Gülen'in Kestanepazarı'nda bir barakada kaldığını, caminin restorasyonu sırasında buranın da söküldüğünü dile getiren Dayhan, Gülen'in çevresindekilerin burayı yaptırmak için defalarca yanlarına geldiğini, kendisine "odayı oraya tekrar yapalım, senin adını dünyaya yayalım" dediklerini fakat buna şiddetle karşı çıktığını anlatarak, "Tepkimize rağmen orayı yapmak için 2 defa uğraştılar. Pazar günü geldiler çaktılar, pazartesi günü valilik kararıyla söktürdük. İnanın oraya üniversiteli kızlar geliyorlar, taşları öpüp ellerini sürüyorlar. Bundan evvelki valimize söyledim. 'Hasan Bey Kabe mi burası?' diye şaşkınlığını iletti. Evini barkını soracağına iki rekat namaz kıl daha iyi. Kafaları nasıl uyuşturulmuşsa anlamış değilim." görüşünü aktardı.
Dayhan, terör örgütü lideri Gülen'in hala kendileriyle anılmasından rahatsızlık duyduklarını da sözlerine ekledi.
Cumhurbaşkanının Kestanepazarı Derneği ve öğrencilerini bildiğini, iyi ilişkilerinin bulunduğunu, Bayraklı'da yapmayı planladıkları okulun planını kendisine gösterdiklerini ve destek vereceğini söylediğini dile getiren Hasan Dayhan, "Bu okul ilim adamı yetiştirecek, hafız talebesi alacak. Memleketimize milletimize hakiki din adamı yetiştirecekler. Piyasada çok hoca görüyoruz. Bize dinimizi imanımızı doğru öğretecek kişilere ihtiyacımız var. Biz de istiyoruz ki inşallah bu okulda memleketini, milletini, ordusunu, askerini seven, dini, imanı, Allah'ı seven, hakiki din adamları yetişsin." diye konuştu.
"HALA KESTANEPAZARI'NIN İSMİNİ KULLANIYOR"

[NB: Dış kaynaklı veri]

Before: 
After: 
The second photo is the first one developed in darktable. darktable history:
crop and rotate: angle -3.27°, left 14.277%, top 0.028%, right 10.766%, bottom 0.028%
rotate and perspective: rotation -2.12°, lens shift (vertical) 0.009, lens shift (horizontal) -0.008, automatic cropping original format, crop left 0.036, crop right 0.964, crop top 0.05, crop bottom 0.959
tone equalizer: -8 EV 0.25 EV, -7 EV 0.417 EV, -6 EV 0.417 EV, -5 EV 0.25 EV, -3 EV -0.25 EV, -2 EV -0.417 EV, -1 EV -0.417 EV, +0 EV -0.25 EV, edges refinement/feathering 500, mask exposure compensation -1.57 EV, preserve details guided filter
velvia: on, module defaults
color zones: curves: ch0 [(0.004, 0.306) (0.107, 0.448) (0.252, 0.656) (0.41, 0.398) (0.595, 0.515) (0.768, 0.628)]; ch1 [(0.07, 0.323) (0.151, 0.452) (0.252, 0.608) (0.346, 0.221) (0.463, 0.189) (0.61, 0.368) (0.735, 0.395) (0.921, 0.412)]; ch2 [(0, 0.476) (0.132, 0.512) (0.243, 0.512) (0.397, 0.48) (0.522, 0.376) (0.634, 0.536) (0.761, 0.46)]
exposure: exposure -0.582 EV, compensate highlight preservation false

Kestane Pazarı Öğrenci Yetiştirme Derneği Halkla İlişkiler Müdürü Mustafa Yaman da Diyanetin görevlisi olarak Kestanepazarı Camisi'nde görev yaptığı dönemde Gülen'in Kestanepazarı derneğinde çalıştığını ve 40 yıl önce dernekten kovulduğunu belirterek, "Dernekte o gün görev yapanlar bu kişinin niyetini sezmiş olacak ki hemen göndermişler. Bu kurumun beynelmilel olduğunu ve bu şahsın zarar vereceğini düşünmüşler. Fakat gönderilmesine rağmen maalesef bu kuruma leke getirdi, hala bizim ismimizi kullanıyor. Oysa hala bahsettiği Ali Rıza Bey onu buradan gönderen muhteremdir, kovan adamdır." görüşünü aktardı.